Text section:
● ● ● ●
Ascertainment of vital status and cancer endpoints
The vital status of the participants was determined by using the National Death Index and by personal inquiries by volunteers (22). Volunteers made personal inquiries in September of 1984, 1986, and 1988 to determine whether their enrollees were alive or deceased and to record the date and place of all deaths. Automated linkage with the National Death Index was used to extend follow-up through December 31, 1998, and to identify deaths of participants lost to follow-up between 1982 and 1988. Death certificates or multiple cause-of-death codes were obtained for 98.8 percent of all participants known to have died. By 1998, 24.0 percent of participants had died, 75.8 percent were still living, and, for 0.2 percent, follow-up was truncated on September 1, 1988, because of insufficient data for National Death Index linkage.
● ● ● ●
[Keypoint coordinate data]
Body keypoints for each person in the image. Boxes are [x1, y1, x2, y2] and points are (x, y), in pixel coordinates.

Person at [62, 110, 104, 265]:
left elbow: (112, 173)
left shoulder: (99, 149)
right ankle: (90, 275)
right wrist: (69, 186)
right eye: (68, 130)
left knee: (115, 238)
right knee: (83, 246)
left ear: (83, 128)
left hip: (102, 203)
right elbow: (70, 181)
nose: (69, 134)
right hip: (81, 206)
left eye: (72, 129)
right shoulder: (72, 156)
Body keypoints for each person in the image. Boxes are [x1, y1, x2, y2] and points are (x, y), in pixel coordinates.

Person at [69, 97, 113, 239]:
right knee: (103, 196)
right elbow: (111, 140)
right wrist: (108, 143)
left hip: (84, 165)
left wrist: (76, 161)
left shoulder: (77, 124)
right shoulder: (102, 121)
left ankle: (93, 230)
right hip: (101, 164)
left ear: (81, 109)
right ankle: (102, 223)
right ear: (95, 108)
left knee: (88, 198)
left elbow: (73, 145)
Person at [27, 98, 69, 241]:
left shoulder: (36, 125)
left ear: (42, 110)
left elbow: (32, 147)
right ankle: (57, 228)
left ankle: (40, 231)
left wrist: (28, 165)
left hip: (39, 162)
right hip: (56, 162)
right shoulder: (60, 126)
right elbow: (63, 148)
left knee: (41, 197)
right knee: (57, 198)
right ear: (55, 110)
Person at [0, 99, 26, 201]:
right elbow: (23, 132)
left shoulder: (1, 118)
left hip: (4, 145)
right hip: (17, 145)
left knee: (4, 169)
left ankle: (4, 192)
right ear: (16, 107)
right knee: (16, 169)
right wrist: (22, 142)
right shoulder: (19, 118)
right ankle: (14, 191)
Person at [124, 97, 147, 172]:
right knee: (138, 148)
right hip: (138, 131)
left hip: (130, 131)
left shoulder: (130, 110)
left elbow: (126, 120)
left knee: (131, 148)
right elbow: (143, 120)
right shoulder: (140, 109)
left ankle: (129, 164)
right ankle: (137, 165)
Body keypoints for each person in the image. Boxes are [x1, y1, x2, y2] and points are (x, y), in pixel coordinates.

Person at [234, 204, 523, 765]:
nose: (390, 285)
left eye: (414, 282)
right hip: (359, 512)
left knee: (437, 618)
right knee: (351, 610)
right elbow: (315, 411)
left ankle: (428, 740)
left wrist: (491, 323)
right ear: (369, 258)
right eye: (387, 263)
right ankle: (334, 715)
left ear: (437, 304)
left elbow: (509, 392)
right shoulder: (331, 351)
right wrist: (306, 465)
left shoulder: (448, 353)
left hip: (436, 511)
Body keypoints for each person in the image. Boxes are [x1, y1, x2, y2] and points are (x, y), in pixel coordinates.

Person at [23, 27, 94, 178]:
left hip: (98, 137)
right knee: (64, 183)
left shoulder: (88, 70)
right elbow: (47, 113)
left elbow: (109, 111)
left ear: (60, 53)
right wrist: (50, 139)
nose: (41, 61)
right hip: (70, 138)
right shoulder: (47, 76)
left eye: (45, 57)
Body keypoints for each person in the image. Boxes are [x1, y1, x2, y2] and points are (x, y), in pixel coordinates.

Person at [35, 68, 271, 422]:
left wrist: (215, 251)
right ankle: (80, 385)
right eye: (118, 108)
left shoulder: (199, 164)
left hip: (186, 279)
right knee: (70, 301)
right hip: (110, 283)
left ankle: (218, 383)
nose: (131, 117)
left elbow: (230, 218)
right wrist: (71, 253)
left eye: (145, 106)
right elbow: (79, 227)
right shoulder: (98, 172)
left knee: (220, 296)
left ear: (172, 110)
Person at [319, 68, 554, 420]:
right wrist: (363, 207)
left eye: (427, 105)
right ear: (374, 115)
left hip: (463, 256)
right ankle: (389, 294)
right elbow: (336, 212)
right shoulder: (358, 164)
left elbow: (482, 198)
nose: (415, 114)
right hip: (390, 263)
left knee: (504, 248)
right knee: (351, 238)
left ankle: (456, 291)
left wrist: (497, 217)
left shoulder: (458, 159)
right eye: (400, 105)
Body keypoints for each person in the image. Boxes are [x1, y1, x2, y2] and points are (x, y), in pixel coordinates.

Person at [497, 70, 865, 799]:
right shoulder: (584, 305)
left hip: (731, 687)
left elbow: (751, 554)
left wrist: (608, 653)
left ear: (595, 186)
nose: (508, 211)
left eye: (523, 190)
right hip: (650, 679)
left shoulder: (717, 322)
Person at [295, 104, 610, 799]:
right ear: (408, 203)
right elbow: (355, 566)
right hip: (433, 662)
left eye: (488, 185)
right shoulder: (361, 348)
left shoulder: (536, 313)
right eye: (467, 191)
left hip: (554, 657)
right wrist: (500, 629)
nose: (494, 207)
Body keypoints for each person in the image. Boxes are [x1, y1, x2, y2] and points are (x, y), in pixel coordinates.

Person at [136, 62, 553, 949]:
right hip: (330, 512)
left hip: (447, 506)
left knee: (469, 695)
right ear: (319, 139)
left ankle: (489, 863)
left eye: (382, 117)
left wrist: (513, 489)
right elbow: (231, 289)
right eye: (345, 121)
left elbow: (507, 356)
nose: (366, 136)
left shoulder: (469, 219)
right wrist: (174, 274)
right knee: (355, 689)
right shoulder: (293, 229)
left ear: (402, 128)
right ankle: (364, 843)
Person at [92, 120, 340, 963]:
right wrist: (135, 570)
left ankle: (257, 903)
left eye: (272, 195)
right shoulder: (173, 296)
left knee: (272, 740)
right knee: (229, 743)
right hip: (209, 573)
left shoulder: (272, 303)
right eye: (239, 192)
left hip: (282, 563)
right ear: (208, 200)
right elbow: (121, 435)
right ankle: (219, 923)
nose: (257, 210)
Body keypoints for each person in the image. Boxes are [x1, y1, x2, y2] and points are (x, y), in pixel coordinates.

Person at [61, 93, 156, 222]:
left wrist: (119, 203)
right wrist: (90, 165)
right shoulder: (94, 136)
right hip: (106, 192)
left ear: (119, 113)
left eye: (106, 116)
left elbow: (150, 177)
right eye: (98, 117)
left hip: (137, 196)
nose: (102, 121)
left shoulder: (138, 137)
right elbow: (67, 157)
● ● ● ●
Tasks:
- 1) According to the vital status text, for what percentage of participants known to have died were death certificates or multiple cause-of-death codes obtained?
- 2) Based on the vital status text, explain why follow-up for 0.2 percent of participants ended on September 1, 1988.
- 3) Write out the part of the vital status text between "Ascertainment of vital" and "Death Index linkage.", inclusive.

Solutions to the problems:
- 1) 98.8 percent

- 2) For those participants, there were not enough data to link them with the National Death Index. That linkage was how follow-up was extended through December 31, 1998, so their follow-up stopped on September 1, 1988.

- 3)
Ascertainment of vital status and cancer endpoints
The vital status of the participants was determined by using the National Death Index and by personal inquiries by volunteers (22). Volunteers made personal inquiries in September of 1984, 1986, and 1988 to determine whether their enrollees were alive or deceased and to record the date and place of all deaths. Automated linkage with the National Death Index was used to extend follow-up through December 31, 1998, and to identify deaths of participants lost to follow-up between 1982 and 1988. Death certificates or multiple cause-of-death codes were obtained for 98.8 percent of all participants known to have died. By 1998, 24.0 percent of participants had died, 75.8 percent were still living, and, for 0.2 percent, follow-up was truncated on September 1, 1988, because of insufficient data for National Death Index linkage.